[TEXT]
++++++++
This recent work has now been published in different outlets; thank you to all of them for refusing to ignore what should be as a UK housing scandal, but sadly isn’t.

PUBLICATIONS

First up, thank you to openDemocracy for publishing the kick-off piece, exploring the current planning system: https://www.opendemocracy.net/en/opendemocracyuk/gypsies-and-travellers-face-segregation-by-planning-in-new-housing-developments/

I then started to map segregation, with the next investigation of site location in England published by Byline Times: https://bylinetimes.com/2021/05/24/systemic-racism-within-a-rigged-system-new-investigation-reveals-how-travellers-sites-are-routinely-placed-in-risky-locations/

Then, more recently, just as the government criminalised trespass in the UK, I published three linked articles. First up, my long-read for Al Jazeera, looking at the environmental issues arising from poor location of sites: https://aljazeera.com/features/2022/6/29/rats-for-neighbours-smells-like-death-life-for-uks-travellers.

I also worked with the community news organisation, Travellers Times, focussing on the current issues with the planning system: https://travellerstimes.org.uk/features/dumped-sewage-how-so-many-traveller-sites-ended-hazardous-and-isolated-places.

I then published an investigation with The National Wales, focussing on the dire state of many sites in Wales. https://www.thenational.wales/news/20249600.scandal-authorised-gypsy-roma-traveller-sites-wales/

To round off this reporting phase, I then worked with openDemocracy to look at the location of and facilities on transit sites – where Travellers now are forced to stay if they are travelling for work or leisure, due to the government criminalising trespass. I wrote: “Two-thirds of the 60 short-term ‘transit’ sites in England – and just over half of the country’s 242 permanent sites – are within 100m of one or more…[environmental] hazards. Yet the new Police, Crime, Sentencing and Courts Act, which came into force in England and Wales at the end of June, forces GRT people into these sites by criminalising trespass and strengthening police powers against unauthorised roadside camps. For Travelling communities, this means that their homes and belongings can be seized, and those convicted fined or jailed.”

Thank you to all the residents who talked to me and who were so hospitable and generous with their time, to the local and national organisations who explained issues and supported, including Gate Herts, Leeds Gate, London Gypsies and Travellers, Travelling Ahead and Gypsies and Travellers Wales, as well as national organisations, the Traveller Movement, Friends, Families and Travellers and Moving for Change. Also to academics and experts, including Ryan Powell, Margaret Greenfields, Bill Forrester, Candy Sheridan, Stuart Carruthers, Adrian Jones and Jo Richardson.
++++++++
Extracted data entries
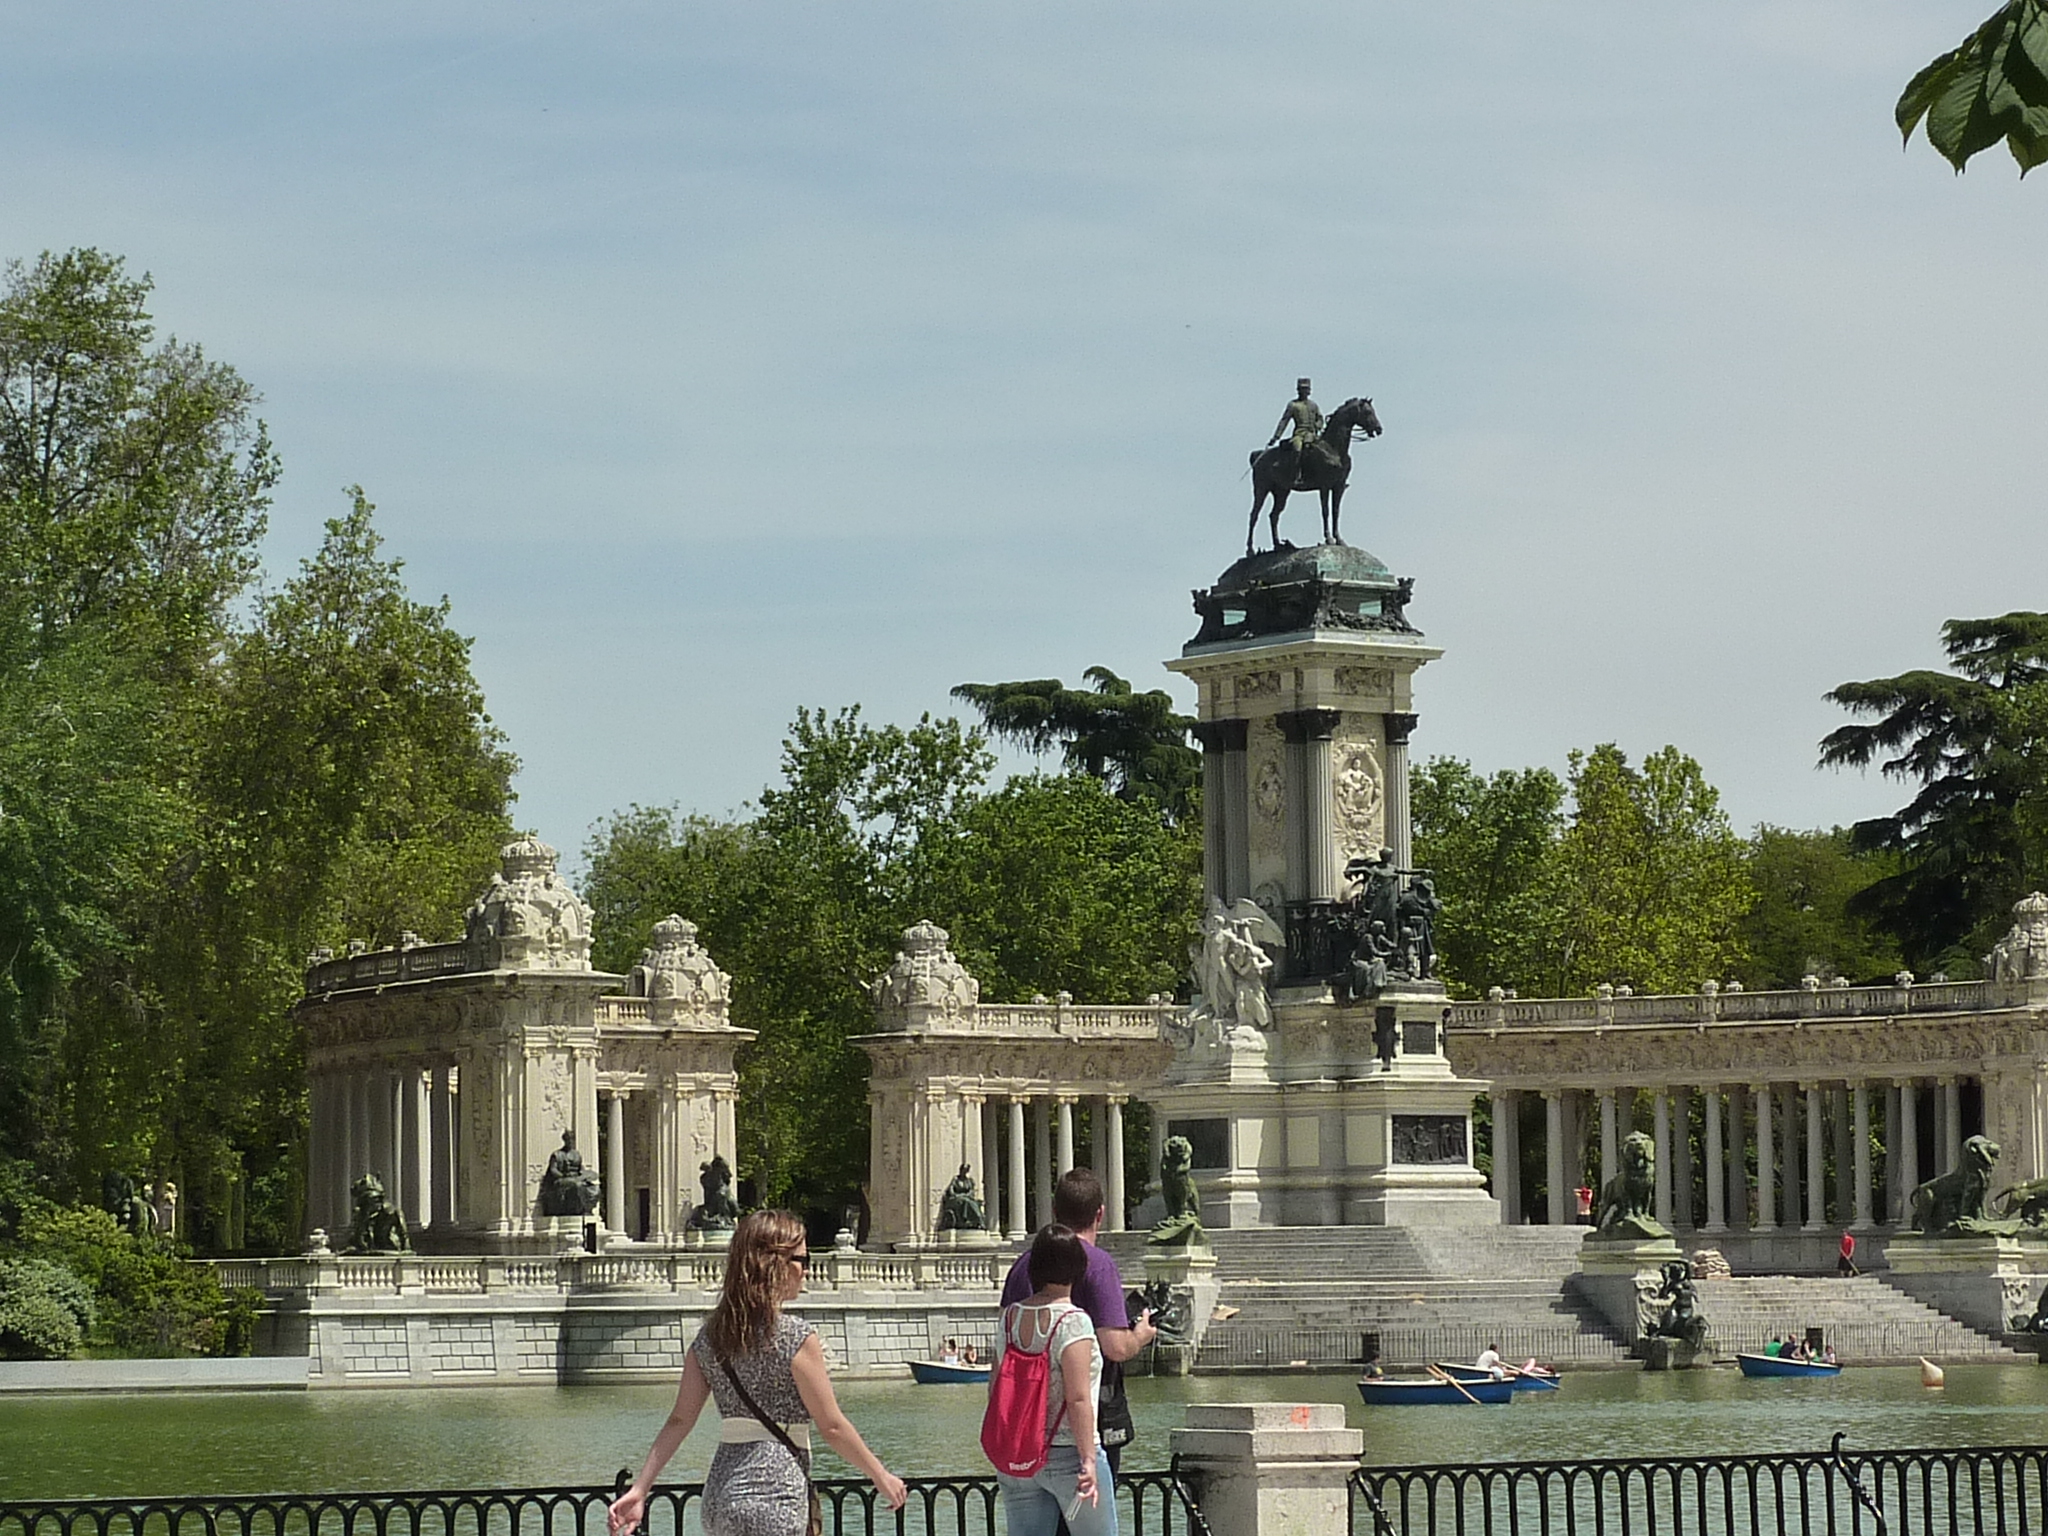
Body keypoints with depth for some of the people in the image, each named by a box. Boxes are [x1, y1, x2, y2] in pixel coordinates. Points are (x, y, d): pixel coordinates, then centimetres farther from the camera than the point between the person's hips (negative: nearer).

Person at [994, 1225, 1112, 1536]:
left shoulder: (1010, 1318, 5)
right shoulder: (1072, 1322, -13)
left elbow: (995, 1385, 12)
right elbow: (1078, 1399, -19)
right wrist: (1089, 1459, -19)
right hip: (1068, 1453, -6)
++++++++
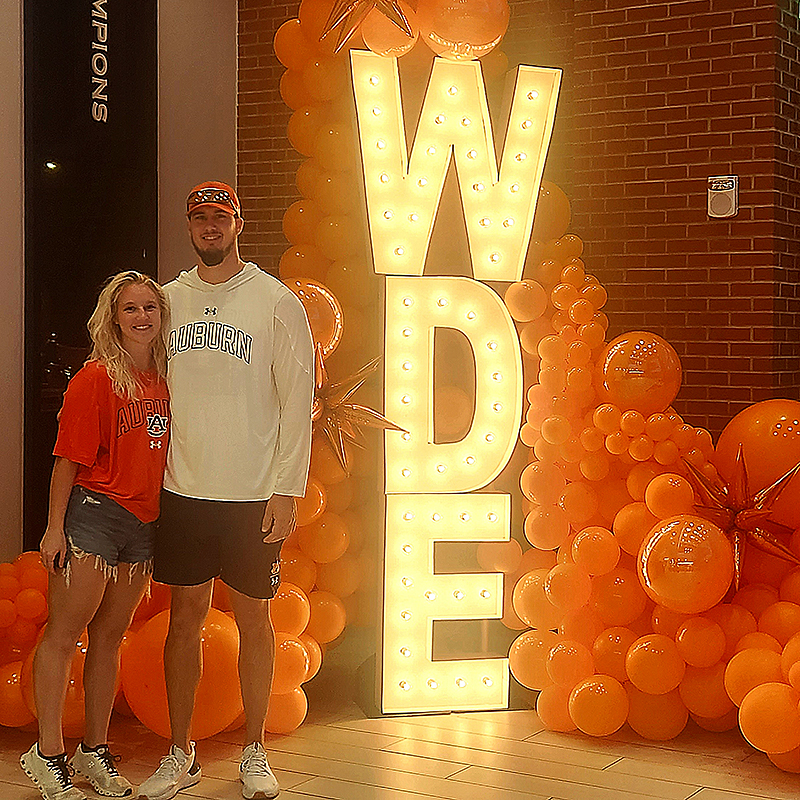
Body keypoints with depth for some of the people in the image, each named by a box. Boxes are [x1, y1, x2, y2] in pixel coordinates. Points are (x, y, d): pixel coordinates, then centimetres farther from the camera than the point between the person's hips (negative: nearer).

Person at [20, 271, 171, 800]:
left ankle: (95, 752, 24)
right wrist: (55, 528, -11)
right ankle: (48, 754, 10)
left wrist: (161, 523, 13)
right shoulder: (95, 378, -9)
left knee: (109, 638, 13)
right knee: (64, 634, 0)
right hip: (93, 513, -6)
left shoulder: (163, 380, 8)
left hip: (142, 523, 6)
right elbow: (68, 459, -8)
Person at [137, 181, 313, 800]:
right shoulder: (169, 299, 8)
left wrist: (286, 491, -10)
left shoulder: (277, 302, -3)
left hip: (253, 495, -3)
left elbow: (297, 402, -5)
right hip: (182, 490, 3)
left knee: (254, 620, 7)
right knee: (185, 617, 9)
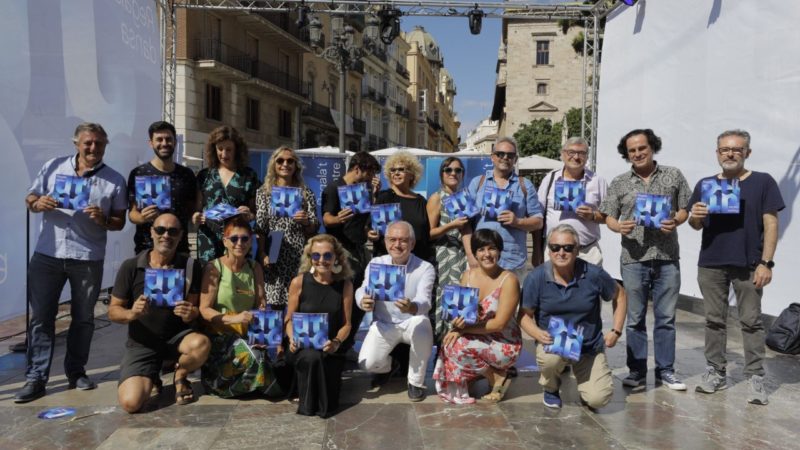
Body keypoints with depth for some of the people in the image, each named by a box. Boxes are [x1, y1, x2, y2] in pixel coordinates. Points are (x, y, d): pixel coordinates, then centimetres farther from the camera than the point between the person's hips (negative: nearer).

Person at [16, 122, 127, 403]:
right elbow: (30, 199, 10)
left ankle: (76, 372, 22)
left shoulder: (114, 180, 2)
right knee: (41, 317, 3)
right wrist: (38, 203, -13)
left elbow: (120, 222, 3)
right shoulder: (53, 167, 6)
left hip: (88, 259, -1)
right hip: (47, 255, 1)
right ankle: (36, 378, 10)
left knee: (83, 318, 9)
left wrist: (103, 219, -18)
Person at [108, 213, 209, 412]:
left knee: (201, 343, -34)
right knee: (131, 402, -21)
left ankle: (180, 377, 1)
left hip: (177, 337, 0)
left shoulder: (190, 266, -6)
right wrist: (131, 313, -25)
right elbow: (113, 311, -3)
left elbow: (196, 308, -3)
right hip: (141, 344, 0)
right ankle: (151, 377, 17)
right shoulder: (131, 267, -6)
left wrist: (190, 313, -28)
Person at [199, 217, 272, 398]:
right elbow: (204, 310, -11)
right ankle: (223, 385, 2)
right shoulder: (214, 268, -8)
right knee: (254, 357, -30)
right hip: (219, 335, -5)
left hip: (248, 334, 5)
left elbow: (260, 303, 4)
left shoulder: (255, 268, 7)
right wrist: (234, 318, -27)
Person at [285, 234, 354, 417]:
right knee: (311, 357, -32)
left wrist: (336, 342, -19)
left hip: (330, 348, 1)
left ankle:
++++++++
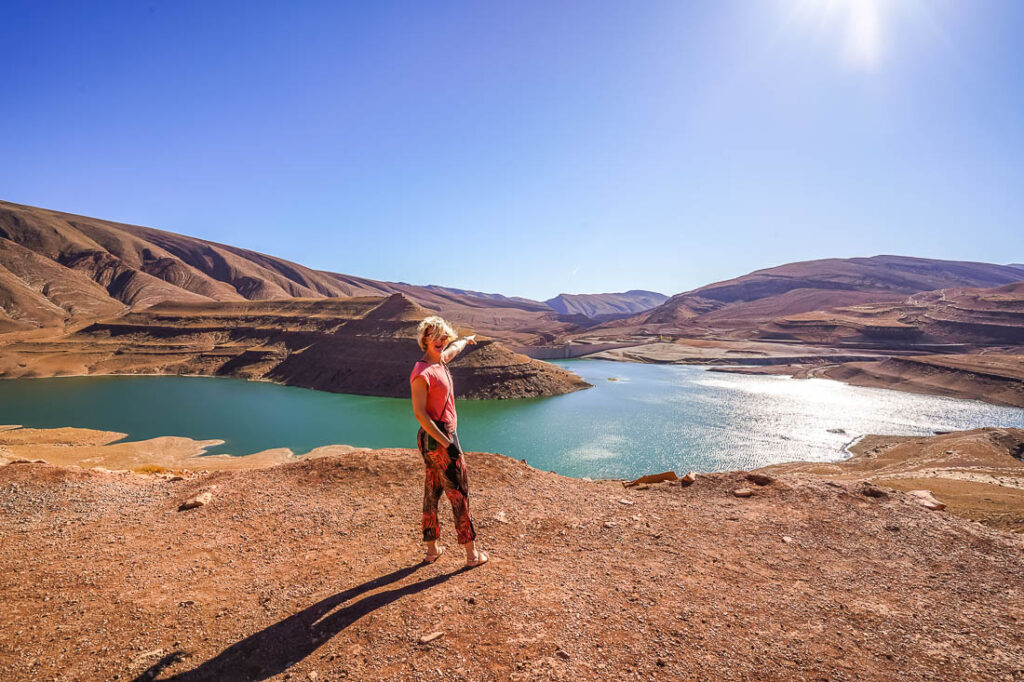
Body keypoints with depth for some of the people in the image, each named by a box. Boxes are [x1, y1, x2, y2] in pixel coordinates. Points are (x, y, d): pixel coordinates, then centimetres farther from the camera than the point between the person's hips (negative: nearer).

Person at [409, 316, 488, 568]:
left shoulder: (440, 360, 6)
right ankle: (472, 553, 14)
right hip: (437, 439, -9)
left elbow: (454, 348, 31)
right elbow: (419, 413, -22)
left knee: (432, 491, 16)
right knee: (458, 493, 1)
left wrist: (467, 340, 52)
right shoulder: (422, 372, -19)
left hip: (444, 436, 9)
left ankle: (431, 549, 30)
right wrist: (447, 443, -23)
++++++++
[REQUIRED ACTION A]
Answer the following questions from the text on Traveller sites.
(i) Which outlet published the investigation into site location in England?
(ii) How many short-term "transit" sites in England does the quoted passage mention?
(iii) Which outlet published the investigation into the dire state of many sites in Wales?
[REQUIRED ACTION B]
Carry the text on Traveller sites forward with a few more sentences, beginning after its final sentence.

[EXERCISE OUTPUT A]
(i) Byline Times
(ii) 60
(iii) The National Wales

[EXERCISE OUTPUT B]
RESEARCH FINDINGS

Lastly, here’s a summary of my general research findings. If you cite it, please do credit myself and the Paul Hamlyn Foundation.

Around a quarter of the 300,000 UK Gypsy Traveller community live on Traveller sites. I examined three planning decisions in depth and around 20 for larger context, using desk-based methods. I also analysed local and national media coverage of site planning and submitted Freedom of Information requests (FOIs) to understand more about the planning history of sites, as well as  Environmental Information Requests (EIRs) to uncover environmental complaints and therefore conditions in and around sites in England, Scotland and Wales. I also carried out interviews with academics, policy makers,  representatives of community-led Traveller organisations and site residents. I visited three sites (one in development) and asked residents in two about environmental conditions in and around the sites and what they knew about the planning and general history of the site where they lived. All sites were local authority authorised and managed.

I also sent both FOIs and EIRs to just under 20 sites in England, Scotland and Wales. 

The planning FOI question was as follows, with specific information about when each site was built and/or refurbished, but otherwise the same for each site. 

I am doing a research project looking at the location of Traveller sites through England, Scotland and Wales and one of the sites I have identified is in xxx – postcode and address provided. 

If the scope of the request is too wide, I am happy to work with you.

The [name of site] was opened in x and refurbished in y [where that was the case].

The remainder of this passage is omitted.